▸ **PROBLEM DETAILS**: For this exercise, reproduce the entries below exactly, but only from the line containing "hfov_deg: 54.9" through the line containing "focal_mm: 5.1", both included.

[Photos with calibration data]
- - - - -

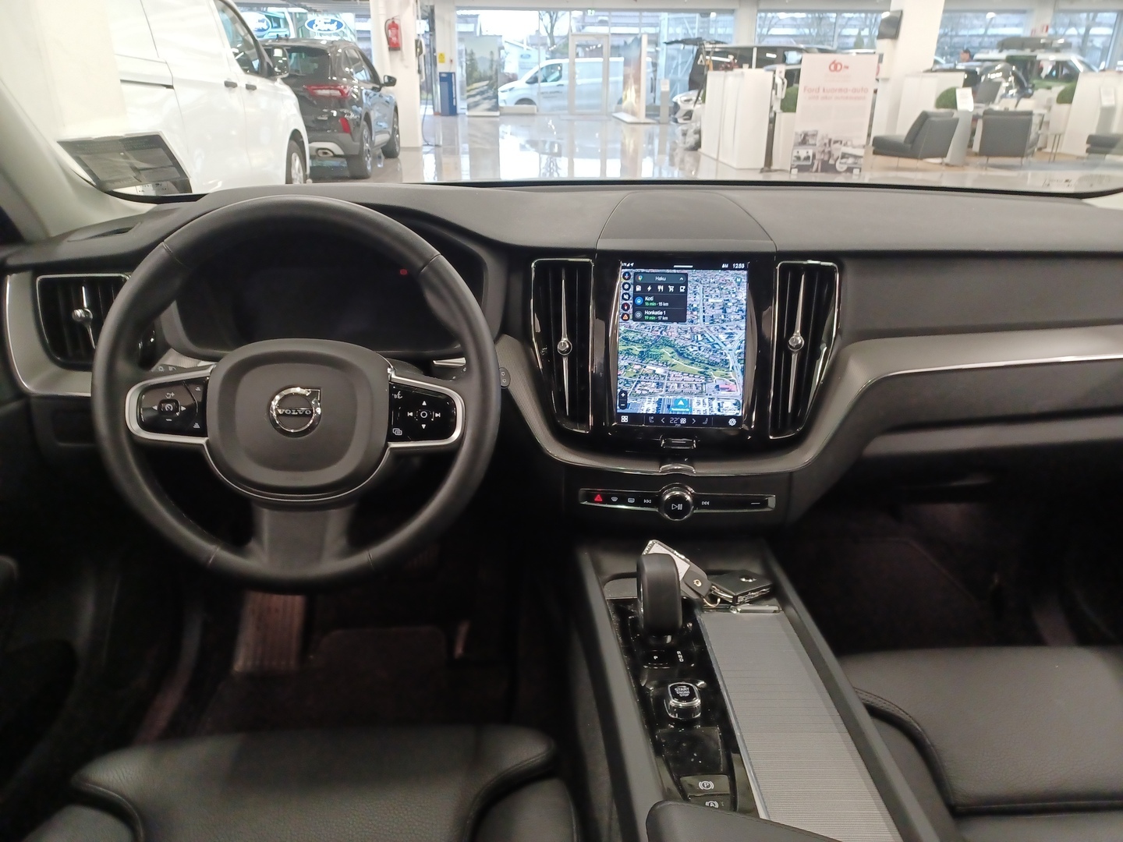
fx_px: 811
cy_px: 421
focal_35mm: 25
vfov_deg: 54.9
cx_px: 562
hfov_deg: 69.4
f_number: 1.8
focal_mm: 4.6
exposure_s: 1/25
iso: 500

- - - - -

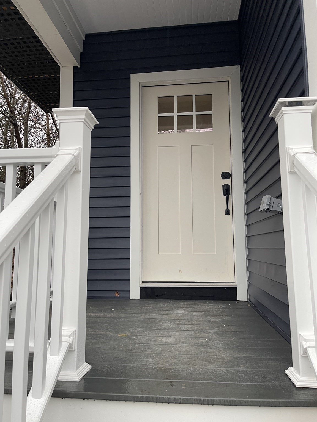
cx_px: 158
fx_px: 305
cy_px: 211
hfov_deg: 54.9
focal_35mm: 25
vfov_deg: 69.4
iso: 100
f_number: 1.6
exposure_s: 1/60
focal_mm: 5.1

- - - - -

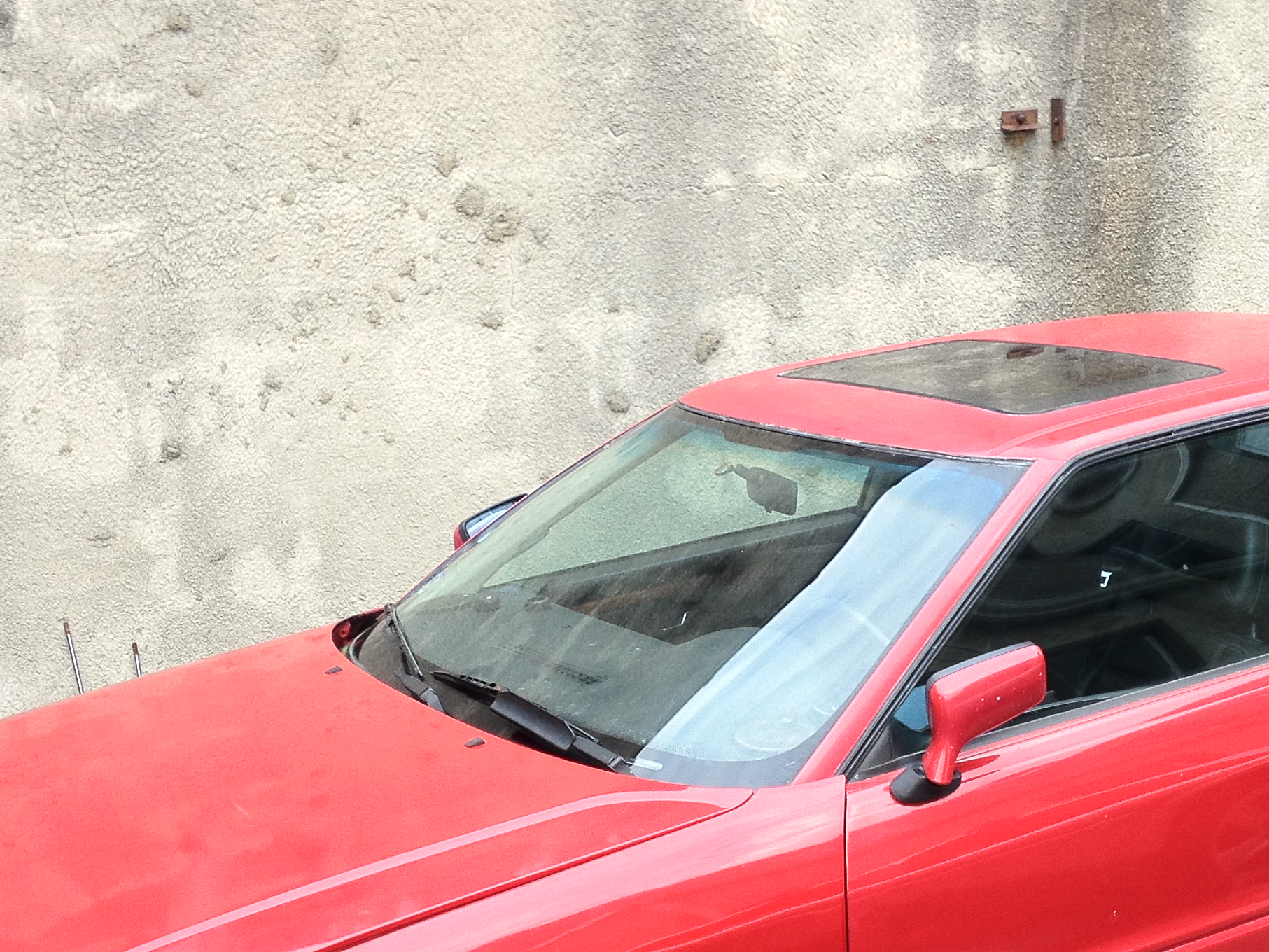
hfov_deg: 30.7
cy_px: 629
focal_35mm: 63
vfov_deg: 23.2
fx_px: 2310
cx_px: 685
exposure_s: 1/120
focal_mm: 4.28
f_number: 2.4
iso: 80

- - - - -

▸ **ANSWER SPACE**:
hfov_deg: 54.9
focal_35mm: 25
vfov_deg: 69.4
iso: 100
f_number: 1.6
exposure_s: 1/60
focal_mm: 5.1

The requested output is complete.